Şavkar Altınel ile tanışmam Sezen’le tanışmamdan sonrasına denk gelir. Sezen’in Şavkar Altınel hayranlığına şahit olup önce anlam verememiş ama yine de bu heyecana dâhil olup kendimi Wisconsin,1963‘ü okurken bulmuştum. Sanırım türlerden bağımsız anlatıyla tanışmam da bu kitapla oldu. Öncesinde mesafeli olsam da belki Şavkar Altınel’den okumanın etkisiyle bu tuhaf anlatıları sevmeye başladım.
Altınel’in okuduğum bu iki kitabı da; deneme, anı, otobiyografi, kurgu, hatta roman olarak değerlendirilebilecek kitaplar. Ancak kapaktaki ‘anlatı’ tanımının kapsayıcılığı beni çok etkiliyor. Kendi internet sayfamda da bu tanımı tercih etmemin sebebi kapsayıcılık ve ötekilerden ayrışma arzusu. Altınel, bir röportajında Hotel Glasgow’un roman olarak değerlendirilip değerlendirilemeyeceği sorusuna şu cevabı veriyor:
“…Ne var ki roman günümüzde “kurmaca” olduğunu vurgulamaya giderek daha fazla özen gösteren bir tür. Ben ise okumaya değer edebiyatın ancak gerçek hayatla bir hesaplaşmadan kaynaklanabileceğine inanıyorum. Yazdığım kitabın Şavkar adlı gerçek bir insanın gerçek hayatıyla ilgili olması böyle bir hesaplaşmanın yapıldığını ya da başka bir deyişle, Şavkar’ın “başından geçenleri” gerçek anlamda “yaşadığını” garanti etmez elbette. Ama tersi, yani bütün bunların bir roman olarak sunulması anlattıklarıma “yalnızca kurmaca” gözüyle bakılıp gerçeklik arayışının bütünüyle ilgisiz bir çaba düzeyine indirilmesine izin verebilirdi. Editörümün kullanmamızı önerdiği “roman” nitelemesinden bu nedenle kaçındım.”
Kitaplarına kurgunun ne kadar sızdığını bilemiyoruz ama bunun pek önemi de yok. Şavkar’ı üçüncü tekil anlatıcının gözünden okuyoruz. Başlı başına oyunlu bir durum bu. Kurduğu bağlantıları, geçişli bir yapıda sorgulamaları ve tespitleriyle okumak çok keyifli. Bu tarz bir yazıda belki Türkçenin böyle derinlikli kullanılmasını beklemezsiniz ama betimlemeler ve ifade zenginliği olarak çok güzel bir dille takip ediyoruz her şeyi.
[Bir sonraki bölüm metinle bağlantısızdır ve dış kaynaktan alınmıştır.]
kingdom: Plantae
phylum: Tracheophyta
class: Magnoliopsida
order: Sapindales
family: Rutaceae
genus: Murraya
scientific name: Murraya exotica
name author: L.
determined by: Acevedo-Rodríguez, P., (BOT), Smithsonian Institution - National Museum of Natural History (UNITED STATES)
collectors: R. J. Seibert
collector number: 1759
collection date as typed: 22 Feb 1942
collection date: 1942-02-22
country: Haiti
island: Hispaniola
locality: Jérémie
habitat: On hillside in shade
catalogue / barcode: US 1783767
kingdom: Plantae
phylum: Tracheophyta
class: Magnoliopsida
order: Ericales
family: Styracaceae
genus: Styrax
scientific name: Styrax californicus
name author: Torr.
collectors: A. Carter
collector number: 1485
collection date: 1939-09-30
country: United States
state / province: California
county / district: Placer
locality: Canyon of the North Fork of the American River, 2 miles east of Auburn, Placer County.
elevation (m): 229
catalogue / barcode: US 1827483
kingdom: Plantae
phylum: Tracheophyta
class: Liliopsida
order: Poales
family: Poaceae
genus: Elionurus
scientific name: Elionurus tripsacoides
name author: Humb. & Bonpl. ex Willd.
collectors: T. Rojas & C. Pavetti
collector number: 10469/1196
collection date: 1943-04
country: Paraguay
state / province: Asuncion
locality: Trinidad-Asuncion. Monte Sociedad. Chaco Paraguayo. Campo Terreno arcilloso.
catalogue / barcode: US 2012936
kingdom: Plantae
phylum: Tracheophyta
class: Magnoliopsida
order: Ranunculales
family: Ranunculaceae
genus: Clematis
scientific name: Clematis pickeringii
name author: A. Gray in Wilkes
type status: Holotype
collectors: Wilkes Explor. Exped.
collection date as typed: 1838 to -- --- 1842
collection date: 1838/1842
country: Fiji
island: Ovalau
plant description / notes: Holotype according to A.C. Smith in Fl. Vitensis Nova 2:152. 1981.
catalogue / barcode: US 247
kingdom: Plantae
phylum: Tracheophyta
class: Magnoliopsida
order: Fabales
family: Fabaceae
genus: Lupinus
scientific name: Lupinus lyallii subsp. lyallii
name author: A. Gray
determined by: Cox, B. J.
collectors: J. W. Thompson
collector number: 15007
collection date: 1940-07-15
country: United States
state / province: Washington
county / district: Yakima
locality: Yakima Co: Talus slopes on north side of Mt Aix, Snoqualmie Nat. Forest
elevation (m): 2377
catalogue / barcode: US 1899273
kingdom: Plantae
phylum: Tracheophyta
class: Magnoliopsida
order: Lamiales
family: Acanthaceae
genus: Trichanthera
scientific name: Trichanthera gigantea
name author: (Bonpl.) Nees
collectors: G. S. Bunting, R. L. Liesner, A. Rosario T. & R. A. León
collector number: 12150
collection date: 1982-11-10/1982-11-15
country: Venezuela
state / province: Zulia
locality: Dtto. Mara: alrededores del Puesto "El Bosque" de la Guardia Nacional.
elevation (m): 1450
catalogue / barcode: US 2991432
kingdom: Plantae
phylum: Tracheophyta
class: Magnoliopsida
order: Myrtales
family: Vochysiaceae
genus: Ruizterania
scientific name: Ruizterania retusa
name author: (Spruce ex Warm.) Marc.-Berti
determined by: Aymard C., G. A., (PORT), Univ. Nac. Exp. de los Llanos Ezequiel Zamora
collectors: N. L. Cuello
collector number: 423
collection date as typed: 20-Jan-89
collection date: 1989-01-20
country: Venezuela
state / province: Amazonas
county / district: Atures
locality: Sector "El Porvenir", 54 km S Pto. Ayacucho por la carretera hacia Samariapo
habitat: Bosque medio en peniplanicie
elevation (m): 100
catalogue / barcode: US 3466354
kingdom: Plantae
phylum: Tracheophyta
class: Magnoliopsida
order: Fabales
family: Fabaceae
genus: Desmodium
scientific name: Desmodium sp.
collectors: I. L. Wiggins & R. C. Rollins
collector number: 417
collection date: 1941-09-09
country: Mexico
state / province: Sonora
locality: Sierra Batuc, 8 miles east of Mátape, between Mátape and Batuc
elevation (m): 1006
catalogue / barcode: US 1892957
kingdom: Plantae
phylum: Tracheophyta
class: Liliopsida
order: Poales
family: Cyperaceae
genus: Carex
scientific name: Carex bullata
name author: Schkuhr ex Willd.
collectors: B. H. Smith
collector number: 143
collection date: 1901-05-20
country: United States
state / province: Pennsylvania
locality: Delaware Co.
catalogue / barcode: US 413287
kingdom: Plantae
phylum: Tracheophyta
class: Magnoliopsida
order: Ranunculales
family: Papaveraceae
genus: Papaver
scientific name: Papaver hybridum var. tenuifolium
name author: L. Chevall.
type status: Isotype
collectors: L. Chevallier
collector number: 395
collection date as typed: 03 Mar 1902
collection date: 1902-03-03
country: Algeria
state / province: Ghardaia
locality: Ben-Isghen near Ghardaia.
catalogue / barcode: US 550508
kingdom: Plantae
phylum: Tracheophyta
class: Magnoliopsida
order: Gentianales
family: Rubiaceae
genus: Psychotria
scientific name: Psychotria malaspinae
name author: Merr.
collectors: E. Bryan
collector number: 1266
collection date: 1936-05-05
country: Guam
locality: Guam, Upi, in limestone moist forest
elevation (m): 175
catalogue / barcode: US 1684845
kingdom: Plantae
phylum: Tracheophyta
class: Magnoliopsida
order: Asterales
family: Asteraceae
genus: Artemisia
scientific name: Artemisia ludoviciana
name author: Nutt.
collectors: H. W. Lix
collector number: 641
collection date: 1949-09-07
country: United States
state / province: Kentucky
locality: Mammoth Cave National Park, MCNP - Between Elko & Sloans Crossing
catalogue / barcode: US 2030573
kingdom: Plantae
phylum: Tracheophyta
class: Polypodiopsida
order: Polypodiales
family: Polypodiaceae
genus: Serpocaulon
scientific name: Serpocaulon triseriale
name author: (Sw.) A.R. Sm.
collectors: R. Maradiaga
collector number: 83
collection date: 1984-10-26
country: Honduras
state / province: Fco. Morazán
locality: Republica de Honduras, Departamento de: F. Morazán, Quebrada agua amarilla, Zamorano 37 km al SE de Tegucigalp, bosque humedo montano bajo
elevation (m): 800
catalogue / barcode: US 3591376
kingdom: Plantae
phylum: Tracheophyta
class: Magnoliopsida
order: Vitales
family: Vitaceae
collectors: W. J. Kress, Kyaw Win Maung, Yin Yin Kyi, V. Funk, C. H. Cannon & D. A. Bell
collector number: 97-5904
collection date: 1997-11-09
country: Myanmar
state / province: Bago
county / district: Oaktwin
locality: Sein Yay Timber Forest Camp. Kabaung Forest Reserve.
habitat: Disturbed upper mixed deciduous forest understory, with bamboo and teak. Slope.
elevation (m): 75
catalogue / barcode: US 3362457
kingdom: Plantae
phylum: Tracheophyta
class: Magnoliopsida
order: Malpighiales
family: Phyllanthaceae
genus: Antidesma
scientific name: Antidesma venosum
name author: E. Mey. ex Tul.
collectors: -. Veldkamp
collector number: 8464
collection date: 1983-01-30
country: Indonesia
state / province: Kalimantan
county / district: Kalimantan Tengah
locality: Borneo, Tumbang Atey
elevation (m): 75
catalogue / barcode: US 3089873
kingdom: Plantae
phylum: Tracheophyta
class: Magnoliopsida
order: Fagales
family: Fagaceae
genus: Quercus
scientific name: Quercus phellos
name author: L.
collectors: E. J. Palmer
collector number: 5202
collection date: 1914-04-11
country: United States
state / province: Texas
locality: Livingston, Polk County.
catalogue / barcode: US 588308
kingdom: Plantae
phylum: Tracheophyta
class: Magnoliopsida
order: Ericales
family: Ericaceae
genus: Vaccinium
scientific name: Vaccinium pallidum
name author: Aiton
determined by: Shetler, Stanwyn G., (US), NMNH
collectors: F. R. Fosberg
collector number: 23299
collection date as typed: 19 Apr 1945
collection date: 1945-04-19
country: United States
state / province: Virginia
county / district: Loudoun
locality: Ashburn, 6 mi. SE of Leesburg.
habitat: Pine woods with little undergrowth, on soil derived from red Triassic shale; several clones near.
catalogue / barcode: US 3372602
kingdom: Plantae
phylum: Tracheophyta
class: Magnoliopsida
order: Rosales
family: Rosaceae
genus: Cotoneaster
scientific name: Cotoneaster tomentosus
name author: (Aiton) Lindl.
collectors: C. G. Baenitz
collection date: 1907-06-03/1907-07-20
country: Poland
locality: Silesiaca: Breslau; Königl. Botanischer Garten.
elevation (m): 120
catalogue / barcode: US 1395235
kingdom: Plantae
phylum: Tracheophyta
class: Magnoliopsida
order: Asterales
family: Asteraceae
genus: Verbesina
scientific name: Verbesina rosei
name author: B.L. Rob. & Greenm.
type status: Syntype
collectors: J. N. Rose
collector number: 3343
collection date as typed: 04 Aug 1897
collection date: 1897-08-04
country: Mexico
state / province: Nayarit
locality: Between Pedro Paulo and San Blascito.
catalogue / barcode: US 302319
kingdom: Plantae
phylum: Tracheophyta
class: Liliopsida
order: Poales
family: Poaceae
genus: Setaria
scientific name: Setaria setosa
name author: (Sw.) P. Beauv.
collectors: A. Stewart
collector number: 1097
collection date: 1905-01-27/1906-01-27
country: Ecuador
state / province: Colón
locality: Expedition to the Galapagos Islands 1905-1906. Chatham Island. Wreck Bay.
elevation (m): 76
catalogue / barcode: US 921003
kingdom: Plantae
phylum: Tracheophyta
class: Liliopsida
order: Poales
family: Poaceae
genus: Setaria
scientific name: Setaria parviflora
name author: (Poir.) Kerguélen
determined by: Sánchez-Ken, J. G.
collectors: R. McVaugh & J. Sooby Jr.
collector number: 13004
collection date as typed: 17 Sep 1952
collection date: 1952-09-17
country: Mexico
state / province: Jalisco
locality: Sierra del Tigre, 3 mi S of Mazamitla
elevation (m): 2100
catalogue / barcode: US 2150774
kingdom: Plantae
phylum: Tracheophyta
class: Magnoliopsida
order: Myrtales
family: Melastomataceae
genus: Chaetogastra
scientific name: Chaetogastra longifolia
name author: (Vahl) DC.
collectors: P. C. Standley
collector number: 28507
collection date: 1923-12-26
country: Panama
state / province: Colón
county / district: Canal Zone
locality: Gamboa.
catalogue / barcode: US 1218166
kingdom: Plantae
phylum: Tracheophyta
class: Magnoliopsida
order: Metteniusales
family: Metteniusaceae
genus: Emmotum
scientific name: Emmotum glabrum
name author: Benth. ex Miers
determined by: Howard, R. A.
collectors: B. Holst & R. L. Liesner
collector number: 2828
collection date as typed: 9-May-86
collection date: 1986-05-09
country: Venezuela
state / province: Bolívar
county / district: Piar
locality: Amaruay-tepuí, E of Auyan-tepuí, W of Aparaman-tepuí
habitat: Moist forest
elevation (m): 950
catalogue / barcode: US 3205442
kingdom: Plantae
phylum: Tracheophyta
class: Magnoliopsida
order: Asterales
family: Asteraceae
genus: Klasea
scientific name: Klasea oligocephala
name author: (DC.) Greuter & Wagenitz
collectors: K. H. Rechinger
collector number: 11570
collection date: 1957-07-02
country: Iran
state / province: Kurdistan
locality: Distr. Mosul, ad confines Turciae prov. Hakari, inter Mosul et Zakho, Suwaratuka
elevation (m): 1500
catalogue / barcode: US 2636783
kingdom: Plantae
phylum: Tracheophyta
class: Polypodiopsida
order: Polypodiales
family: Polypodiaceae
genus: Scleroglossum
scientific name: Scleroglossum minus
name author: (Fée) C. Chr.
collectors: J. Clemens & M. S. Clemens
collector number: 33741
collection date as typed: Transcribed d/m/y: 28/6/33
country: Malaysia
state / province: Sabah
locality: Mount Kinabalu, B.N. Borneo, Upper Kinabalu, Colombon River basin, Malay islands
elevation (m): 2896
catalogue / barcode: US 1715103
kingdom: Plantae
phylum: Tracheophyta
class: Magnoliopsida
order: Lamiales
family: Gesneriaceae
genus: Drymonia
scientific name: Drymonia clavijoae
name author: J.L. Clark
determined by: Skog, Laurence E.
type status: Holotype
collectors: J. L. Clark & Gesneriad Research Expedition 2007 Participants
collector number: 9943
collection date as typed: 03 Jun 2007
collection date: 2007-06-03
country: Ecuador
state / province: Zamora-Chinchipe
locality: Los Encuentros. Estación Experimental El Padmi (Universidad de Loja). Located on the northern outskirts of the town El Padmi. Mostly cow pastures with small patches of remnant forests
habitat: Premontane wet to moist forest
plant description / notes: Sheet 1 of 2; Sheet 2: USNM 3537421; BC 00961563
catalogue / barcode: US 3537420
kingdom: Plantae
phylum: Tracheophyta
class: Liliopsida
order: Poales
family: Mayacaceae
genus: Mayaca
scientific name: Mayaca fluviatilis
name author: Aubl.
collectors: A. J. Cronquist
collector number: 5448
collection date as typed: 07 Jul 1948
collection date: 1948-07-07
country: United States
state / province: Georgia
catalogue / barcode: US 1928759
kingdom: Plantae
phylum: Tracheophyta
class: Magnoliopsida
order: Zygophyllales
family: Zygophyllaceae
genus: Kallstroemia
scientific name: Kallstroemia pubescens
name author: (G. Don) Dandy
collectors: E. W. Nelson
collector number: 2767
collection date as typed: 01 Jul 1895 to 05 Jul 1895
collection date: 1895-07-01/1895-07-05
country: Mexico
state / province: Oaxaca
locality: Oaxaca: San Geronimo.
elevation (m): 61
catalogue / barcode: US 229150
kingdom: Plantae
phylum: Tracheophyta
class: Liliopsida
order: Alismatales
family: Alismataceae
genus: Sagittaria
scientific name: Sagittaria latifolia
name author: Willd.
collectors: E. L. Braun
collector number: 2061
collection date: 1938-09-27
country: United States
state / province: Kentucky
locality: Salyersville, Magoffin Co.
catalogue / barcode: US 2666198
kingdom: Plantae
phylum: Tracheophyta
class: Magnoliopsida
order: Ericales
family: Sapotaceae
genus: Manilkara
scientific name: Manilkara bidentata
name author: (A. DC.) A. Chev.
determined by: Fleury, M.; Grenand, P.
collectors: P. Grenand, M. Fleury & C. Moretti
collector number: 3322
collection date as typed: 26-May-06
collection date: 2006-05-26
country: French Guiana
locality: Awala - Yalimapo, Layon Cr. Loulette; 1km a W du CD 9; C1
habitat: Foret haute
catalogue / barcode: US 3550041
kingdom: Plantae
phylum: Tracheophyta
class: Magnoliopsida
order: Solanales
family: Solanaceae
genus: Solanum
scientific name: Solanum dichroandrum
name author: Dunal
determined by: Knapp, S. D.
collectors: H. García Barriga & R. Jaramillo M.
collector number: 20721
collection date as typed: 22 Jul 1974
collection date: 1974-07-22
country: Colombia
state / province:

Kitabın alt metni başka bir kimliğe bürünme ve aitlik meselesi. Otel bu bağlamda çok güzel bir metafor. Ait olmakla ilgili yeni sorular eklendi listeye. Kitaptaki Şavkar çok mutsuz, mutlu olma yetisine sahip olmadığını düşünüyor. Kitaptan sonra ait hissetmekle mutluluk arasındaki ilişkiyi düşünüyorum. Aralarında bir korelasyon olduğu aşikâr ama ilişkinin yönünden emin değilim. Ait hissedince mi mutlu olursun, mutlu olunca mı ait hissedersin? Mutlu olma kabiliyeti olan şanslı bir insanım ama yine de kendimi nereye ait hissettiğimden emin değilim. Mutluluk çok değişkenli bir regresyon sanırım. Aitliğin katsayısı kimine göre düşük, kimine göre yüksek.